Disclaimer: rough BOTEC coming. In my case, I think the value created by the people I hire versus the best people from the direct referral pool (I don’t have the total number of applicants, but I’m thinking of the people who reached the 3rd round) will be twice as impactful. Let’s say very conservatively that the value of hired people’s time is 1⁄4 of my time (therefore the other pool would be 1⁄8 of mine). Two people for one year = 4,000h. The open process took me 160h (120h more than a closed one). So the cost of 120h would generate 500h without additional costs.
I think in plenty of other contexts, depending on the questions I put at the beginning, it will not be valuable to do an open round. Plus, as I said, for Mieux Donner it also has communication value. At foundation events, different people heard about Mieux Donner and effective giving through the communication of the process.
For example, if next year I want someone capable of doing detailed research on niche effective altruism subjects, I will not do an open round. It won’t be worth my time, because the people who can do the job well are probably already in my network.
Thanks, this is helpful and clarifies the crux.
Your BOTEC seems to depend on the assumption that the people hired through the open process will be roughly twice as impactful as the best people available through a closed process. That seems like a big uncertainty, but I appreciate it was a rough sketch.
If the open process produced people who are 2x as impactful, then yes, 120 additional hours looks very worthwhile. But if the difference is much smaller, or if a semi-closed process would have brought in the same people (which is why I wanted to know whether the two you mentioned were found via personal outreach/sourcing), then the case becomes less clear.
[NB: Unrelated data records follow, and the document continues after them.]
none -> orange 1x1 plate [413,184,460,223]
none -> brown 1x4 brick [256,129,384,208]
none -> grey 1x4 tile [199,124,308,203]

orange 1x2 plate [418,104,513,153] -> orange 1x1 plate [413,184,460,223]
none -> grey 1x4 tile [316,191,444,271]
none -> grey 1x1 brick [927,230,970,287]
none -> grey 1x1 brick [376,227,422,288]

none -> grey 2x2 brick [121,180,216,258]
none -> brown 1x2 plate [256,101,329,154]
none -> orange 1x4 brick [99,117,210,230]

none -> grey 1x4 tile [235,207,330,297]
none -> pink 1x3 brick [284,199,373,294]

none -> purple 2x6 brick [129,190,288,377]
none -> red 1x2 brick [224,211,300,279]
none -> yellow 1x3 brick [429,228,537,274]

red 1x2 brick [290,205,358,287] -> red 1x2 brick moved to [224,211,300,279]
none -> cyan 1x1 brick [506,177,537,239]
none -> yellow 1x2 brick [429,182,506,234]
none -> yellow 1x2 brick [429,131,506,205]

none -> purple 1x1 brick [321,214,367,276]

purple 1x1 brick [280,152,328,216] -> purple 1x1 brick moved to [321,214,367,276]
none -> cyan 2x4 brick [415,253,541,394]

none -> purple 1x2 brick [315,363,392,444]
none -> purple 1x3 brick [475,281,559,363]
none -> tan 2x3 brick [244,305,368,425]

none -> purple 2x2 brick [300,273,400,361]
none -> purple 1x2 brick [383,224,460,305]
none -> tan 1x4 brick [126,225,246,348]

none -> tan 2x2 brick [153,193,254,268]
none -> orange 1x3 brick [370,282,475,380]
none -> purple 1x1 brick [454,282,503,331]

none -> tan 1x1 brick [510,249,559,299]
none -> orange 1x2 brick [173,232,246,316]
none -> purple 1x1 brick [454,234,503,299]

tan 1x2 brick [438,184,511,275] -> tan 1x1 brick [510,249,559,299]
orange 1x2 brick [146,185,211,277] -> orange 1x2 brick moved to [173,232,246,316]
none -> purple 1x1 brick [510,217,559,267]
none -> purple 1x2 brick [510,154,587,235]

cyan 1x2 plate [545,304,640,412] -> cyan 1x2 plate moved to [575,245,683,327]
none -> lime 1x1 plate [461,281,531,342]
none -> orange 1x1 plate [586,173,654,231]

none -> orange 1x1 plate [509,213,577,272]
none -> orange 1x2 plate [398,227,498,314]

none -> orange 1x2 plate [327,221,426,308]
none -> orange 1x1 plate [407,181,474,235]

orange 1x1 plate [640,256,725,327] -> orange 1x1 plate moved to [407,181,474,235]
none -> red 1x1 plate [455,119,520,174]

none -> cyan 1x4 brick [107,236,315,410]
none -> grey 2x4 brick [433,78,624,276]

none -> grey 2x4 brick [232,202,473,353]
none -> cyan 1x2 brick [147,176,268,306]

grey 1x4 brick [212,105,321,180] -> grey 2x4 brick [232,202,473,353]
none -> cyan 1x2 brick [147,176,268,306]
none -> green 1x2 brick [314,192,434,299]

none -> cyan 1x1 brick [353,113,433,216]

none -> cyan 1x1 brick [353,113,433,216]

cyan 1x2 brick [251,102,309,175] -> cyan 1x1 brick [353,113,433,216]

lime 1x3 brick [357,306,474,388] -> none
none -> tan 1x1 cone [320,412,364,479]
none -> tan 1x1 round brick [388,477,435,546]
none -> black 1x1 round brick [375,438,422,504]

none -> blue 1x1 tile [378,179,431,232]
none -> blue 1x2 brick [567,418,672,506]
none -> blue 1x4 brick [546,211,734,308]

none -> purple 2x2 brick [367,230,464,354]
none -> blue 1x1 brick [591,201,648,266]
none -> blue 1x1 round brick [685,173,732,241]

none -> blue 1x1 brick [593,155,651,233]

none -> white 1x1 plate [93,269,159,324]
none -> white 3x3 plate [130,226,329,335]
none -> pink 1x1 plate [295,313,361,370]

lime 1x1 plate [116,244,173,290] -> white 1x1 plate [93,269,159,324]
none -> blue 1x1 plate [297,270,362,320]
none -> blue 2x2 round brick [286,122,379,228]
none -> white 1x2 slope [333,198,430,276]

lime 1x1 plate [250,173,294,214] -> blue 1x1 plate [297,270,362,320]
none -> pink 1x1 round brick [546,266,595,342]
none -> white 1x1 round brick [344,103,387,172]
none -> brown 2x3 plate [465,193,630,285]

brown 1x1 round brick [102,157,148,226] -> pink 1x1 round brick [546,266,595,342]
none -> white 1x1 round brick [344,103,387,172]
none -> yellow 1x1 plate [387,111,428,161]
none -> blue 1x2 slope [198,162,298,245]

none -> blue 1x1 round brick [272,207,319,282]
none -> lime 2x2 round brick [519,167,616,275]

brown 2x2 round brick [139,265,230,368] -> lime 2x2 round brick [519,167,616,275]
To run such a round for communication or marketing/SEO value is a novel approach, but isn’t without cost in terms of the sheer numbers of people spending time applying.
I wouldn’t say that open hiring should never be used, but that orgs should stop defaulting to elaborate processes when targeted hiring may be more efficient. I agree with your final point that an open round may not be worth it in some cases.
Anyway, thanks again for writing this up.